Villu Kõve
Chief Justice of the Supreme Court


Dear reader,

What will the last year be remembered for when it comes to administering justice? From an outside perspective – lurching from one crisis (a healthcare emergency) to another (a potential national security crisis) also naturally had an effect on the work of the judiciary. Administrative courts received about 30 appeals, concerning denials of international protection to aliens or entry bans established on foreign nationals. Russia’s invasion of Ukraine had the greatest effect on courts adjudicating civil matters. A total of 365 family law matters were received by courts, most of which concerning guardianship of minors. It is gratifying to note that courts have coped very well with the crisis management and have adapted rapidly to the changes. For this, the entire judicial system deserves recognition.

However, looking at the court system from the inside, we cannot overlook that an extensive generational shift is under way in the court system, which is leading to deepening concern about finding replacements for today’s judges. During the last year, not a month has gone by where I have not been contacted by a long-serving judge who is looking to retire. The generational shift does not show signs of abating – on the contrary. 2023 will, I fear, see one of the greatest waves of retirement letters from judges going on pension, as it will mark the 30-year anniversary of judges appointed in 1993, and 30 years of service entitles judges to the pension for years worked regardless of their age.

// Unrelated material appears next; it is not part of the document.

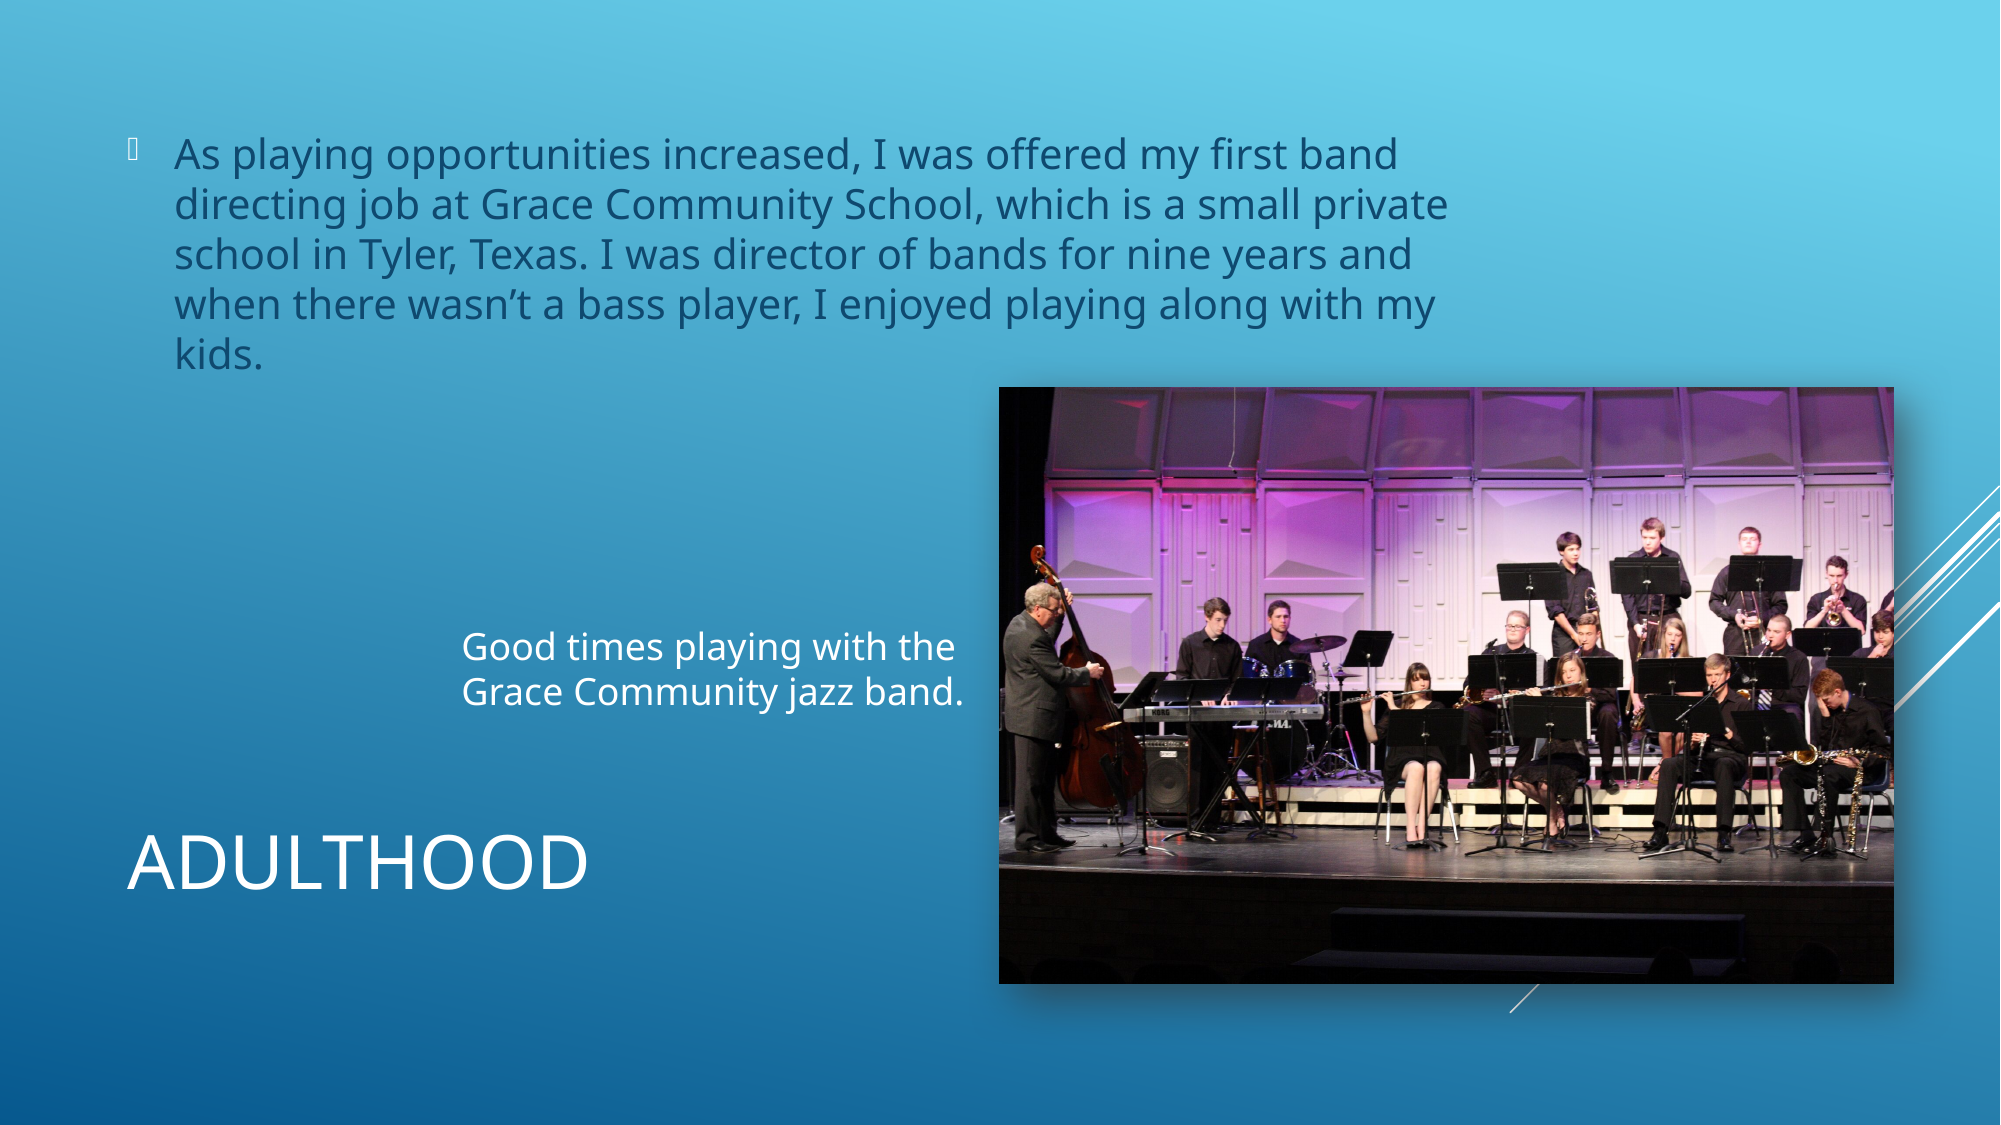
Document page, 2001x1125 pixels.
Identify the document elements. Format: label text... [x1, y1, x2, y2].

Unfortunately, we must admit that the court system has long had difficulty finding outstanding jurists to fill the positions that are becoming vacant. The profession of judge may not be appealing to young people in a rapidly changing world that offers a bevy of opportunities. Because of that, a number of questions need to be answered, such as how to modernize the court system as an organisation and how to ensure that the courts are an attractive employer. We plan to discuss these topics at this year’s court en banc. The court en banc will also seek answers to the question of what type of persons we seek as a judge, and what social guarantees, job benefits and development opportunities the system offers, or should offer them. Looking to the future, we can say that the winds of change are affecting the judicial system as an organisation as well as its content, which is our people.

This latest yearbook of the Estonian courts also includes discourse on the abovementioned topics: leaders of the judiciary discuss the future of administration of the courts, professor Mulevičienė from Lithuania’s Mykolas Romeris University introduces a model for competence of judges based on comparative analysis of European countries, focusing on the process of selection of judges. The yearbook also covers topics related to judges’ social guarantees – a look back on the reform of occupational pensions and its consequences and aspects related to judges’ incapacity for work. Besides annual summaries of the work of judges’ self-administration that have become a tradition, we can take a deeper look at some of the frankly fascinating units that provide service to all of the courts: the Head of Communications of the Estonian courts, the head of the courts’ phone line and the courts’ data protection specialist all talk about their work.

I hope the yearbook will be a fruitful medium for the discussion of important topics for the court system and that every reader will find something enlightening and interesting to them here. I’d like to express thanks to my colleagues and all of the contributors for their efforts in making the publication of this yearbook possible!